Wednesday, August 15, 2012

"Darmok and Jalad at Tanagra"

I know just enough about music to be either dangerous or incoherent. Read music? check; notate it? check—I spent part of the night before we started shooting Hatboxes transcribing the beginning of Psalm 126 as it's sung in Hebrew....   
Birkat Ha-Mazon (Ps. 126)


But theory? vocabulary, even?  Not so much.

We met with a composer in early August, and he suggested creating tension through instrumentation (formal harp versus informal guitar) and lit up at my affection for the androgynous viola.

That was the easy part.

Being a lifelong writer and working in publishing, I can talk about writing in my sleep, and probably do. Thinking in pictures, I have no problem strongly expressing ideas about visuals.  But music? Sure, I'm passionate about it, but finding the idiom for expressing nuances, even simple "this rather than that, because..." beyond mere taste has me thinking in dimensions uncharted. It calls to mind the Star Trek: TNG episode where Captain Picard has to figure out how to communicate with an alien whose entire language is a recursive series of metaphors.

More Paris 1936, less St. Louis 1913.  Less minuet, more tango.
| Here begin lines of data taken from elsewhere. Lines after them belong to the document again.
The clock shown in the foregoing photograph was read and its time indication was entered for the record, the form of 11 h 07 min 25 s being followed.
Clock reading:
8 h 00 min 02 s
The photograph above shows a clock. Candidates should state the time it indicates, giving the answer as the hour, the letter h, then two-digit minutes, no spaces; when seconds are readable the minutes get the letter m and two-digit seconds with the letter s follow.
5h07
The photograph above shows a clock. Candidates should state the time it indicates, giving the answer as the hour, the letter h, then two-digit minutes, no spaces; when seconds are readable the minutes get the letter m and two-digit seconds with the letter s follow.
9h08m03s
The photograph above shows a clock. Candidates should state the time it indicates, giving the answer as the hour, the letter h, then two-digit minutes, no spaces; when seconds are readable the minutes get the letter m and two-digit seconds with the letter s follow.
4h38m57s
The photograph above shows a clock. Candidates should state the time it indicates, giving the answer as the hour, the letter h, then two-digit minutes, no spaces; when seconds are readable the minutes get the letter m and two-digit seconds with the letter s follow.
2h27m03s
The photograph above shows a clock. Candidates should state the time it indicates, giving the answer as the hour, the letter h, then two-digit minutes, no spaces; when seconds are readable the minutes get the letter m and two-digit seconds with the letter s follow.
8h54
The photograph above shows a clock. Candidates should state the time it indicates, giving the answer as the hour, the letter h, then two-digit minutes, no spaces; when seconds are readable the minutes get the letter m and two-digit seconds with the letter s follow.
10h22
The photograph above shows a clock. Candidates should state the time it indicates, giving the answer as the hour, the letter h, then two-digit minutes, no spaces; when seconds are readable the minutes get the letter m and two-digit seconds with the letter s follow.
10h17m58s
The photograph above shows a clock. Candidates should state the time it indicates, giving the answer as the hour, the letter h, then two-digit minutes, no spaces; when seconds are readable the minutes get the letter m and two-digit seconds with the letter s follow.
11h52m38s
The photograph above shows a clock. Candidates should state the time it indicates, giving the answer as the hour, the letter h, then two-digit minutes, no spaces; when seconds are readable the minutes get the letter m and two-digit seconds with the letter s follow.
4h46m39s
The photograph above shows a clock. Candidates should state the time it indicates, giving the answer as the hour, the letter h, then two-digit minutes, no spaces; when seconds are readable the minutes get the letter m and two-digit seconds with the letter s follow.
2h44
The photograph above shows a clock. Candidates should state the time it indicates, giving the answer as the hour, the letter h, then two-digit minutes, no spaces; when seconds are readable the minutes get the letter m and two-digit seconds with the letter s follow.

The music that originally caught my attention as expressive of some of the things going on in Hatboxes was "Pas du chat noir" by the Tunisian-French musician Anouar Brahem.  A moody, introspective piece featuring piano and oud (and, big surprise, accordion), its emotional tone eventually proved too dark and pensive (and let's not even talk about the cost of permissions).  The tune behind the Hatboxes pre-production trailer is lighter, but also lacks emotional range.  So now I've learned to say, "That stretch runs too sweet...the overtones at 1:15 are arresting, as are the quintuplets at :05," in addition to speaking Tamarian.